**Task to complete**:
Which lines in the data below contain the word "pillow"? Pull each of them out.

*** Begin section ***

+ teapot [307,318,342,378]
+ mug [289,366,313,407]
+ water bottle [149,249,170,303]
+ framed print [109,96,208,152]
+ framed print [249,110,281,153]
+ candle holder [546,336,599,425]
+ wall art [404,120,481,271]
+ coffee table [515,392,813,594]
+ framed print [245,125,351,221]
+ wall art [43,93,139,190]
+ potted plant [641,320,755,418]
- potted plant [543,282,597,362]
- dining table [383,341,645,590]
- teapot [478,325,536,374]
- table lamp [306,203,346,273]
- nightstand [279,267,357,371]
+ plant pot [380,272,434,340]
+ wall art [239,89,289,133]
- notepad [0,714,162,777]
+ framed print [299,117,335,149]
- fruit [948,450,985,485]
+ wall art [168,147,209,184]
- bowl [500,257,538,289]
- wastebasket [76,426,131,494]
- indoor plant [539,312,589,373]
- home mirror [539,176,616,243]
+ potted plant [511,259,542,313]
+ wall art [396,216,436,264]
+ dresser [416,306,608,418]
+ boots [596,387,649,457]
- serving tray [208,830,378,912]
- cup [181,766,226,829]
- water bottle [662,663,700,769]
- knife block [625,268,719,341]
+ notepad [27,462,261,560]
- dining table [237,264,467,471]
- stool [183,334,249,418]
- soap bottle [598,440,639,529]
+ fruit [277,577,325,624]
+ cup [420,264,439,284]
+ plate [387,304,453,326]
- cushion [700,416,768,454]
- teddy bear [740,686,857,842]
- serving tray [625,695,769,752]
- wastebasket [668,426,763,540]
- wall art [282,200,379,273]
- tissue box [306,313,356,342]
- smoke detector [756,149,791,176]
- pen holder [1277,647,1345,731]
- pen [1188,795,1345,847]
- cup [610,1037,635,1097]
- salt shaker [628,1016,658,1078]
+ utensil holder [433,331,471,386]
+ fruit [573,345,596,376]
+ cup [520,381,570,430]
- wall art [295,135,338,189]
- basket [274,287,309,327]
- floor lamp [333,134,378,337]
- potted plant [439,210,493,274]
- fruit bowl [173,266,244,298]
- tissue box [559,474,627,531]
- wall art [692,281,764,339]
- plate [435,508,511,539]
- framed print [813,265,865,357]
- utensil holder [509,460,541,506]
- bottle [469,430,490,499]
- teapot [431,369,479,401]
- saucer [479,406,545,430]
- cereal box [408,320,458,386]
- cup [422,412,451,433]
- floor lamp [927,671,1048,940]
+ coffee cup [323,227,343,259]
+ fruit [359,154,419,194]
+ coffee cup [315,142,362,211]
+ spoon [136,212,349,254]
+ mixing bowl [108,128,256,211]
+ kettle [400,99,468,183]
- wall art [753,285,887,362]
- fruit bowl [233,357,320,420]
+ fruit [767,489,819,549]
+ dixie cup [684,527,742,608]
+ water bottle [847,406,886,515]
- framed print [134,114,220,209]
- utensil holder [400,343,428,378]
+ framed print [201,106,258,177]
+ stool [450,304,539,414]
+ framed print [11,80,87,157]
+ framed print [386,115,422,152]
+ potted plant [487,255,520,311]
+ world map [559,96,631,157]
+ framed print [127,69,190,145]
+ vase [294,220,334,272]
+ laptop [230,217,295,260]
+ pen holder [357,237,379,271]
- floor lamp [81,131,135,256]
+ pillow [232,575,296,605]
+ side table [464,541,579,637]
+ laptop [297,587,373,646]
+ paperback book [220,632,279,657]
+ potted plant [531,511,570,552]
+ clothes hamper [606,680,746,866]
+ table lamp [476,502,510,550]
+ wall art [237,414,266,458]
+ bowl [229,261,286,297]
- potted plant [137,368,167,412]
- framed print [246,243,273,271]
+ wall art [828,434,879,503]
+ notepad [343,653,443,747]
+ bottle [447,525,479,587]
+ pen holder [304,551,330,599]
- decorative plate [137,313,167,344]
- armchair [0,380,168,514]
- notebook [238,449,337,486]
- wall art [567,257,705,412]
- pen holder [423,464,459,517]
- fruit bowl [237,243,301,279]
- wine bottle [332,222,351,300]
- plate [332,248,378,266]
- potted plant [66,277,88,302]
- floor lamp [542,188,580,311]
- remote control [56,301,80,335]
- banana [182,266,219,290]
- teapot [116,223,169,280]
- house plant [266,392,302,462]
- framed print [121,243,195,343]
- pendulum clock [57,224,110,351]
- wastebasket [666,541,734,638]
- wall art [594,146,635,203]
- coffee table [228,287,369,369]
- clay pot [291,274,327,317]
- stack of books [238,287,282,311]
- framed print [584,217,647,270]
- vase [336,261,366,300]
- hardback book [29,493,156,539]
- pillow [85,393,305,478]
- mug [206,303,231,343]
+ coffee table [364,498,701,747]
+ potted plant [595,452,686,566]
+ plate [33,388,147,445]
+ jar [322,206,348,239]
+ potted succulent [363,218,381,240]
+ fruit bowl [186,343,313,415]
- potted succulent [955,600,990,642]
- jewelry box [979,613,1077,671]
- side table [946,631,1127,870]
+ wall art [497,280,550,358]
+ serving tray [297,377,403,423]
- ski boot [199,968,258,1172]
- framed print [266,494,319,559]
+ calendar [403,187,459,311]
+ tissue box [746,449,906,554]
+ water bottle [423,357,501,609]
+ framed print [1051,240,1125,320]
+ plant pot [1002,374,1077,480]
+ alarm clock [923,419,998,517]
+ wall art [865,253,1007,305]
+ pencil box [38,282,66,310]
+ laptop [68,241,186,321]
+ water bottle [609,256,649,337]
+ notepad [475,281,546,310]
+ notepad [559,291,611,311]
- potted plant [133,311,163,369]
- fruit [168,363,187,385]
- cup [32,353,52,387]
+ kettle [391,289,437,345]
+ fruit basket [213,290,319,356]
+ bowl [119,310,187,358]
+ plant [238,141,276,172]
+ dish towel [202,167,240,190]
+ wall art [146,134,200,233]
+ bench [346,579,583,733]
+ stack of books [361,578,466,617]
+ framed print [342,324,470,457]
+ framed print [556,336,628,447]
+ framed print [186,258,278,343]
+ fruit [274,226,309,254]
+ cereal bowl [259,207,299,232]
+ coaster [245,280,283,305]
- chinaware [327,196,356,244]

*** End section ***

**Answer for this exercise**:
+ pillow [232,575,296,605]
- pillow [85,393,305,478]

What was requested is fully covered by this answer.